Герой Гранина не поэтизирует свою амнезию и сладкое беспамятство. В нем борются страх и потребность вспомнить. И еще: надежда на то, что в мире есть возмездие, а стало быть, есть и справедливость. Именно такая сложная, запутанная психологическая цепочка приводит его к философствованию. Вообще, благодаря единоборству с памятью, многие герои Гранина становятся философами поневоле. В какой-то момент жизненных перипетий и напряженного думанья они начинают напоминать стоиков. Это сказывается и в покорности судьбе, и в понимании, что жизнь ничем не обязана человеку и требовать можно только от себя, что никто не обязан нас любить и завоевать другого можно только «трудом своих чувств».
* * *
Не ко всякому писателю подходит определение «умный». Дело, разумеется, не в недостатке ума, а в том, что это определение представляется не слишком важным для него. Про Даниила Гранина хочется сказать, что это умный писатель.

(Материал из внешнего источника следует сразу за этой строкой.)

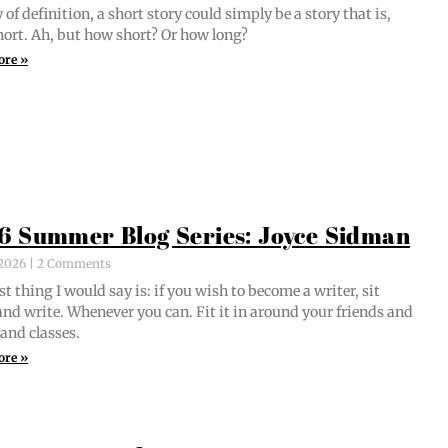
of def­i­n­i­tion, a short sto­ry could sim­ply be a sto­ry that is,
short. Ah, but how short? Or how long?
ore »
6 Summer Blog Series: Joyce Sidman
, 2026
2 Comments
st thing I would say is: if you wish to become a writer, sit
nd write. When­ev­er you can. Fit it in around your friends and
 and classes.
ore »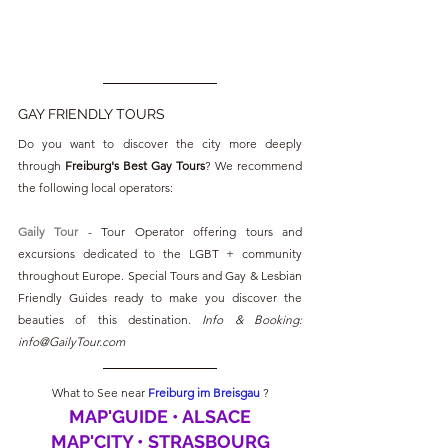
GAY FRIENDLY TOURS
Do you want to discover the city more deeply 
through 
Freiburg's Best Gay Tours
? We recommend 
the following local operators:
Gaily Tour
 - Tour Operator offering tours and 
excursions dedicated to the LGBT + community 
throughout Europe. Special Tours and Gay & Lesbian 
Friendly Guides ready to make you discover the 
beauties of this destination. 
Info & Booking: 
info@GailyTour.com
What to See near 
Freiburg im Breisgau 
?
MAP'GUIDE • ALSACE
MAP'CITY • STRASBOURG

Он строит сюжет, но ни на секунду не выпускает из внимания мысль. Плетет интригу, но не забывает о проблеме, которая легла в ее основу. Герои его не философы по призванию, но то и дело пускаются в философствование, вынужденное обстоятельствами, которые ставят их перед трудными вопросами. Их философия всегда включена в конкретные переживания, которые составляют материю как художественной прозы, так и эссеистики.
Говоря коротко: мы имеем дело с прозой напряженной мысли о человеке, которая запряжена в сюжет. Сюжет при этом держится за дерн времени, а мысль пытается вывести его на просторы общечеловеческих, горьких и часто неразрешимых раздумий.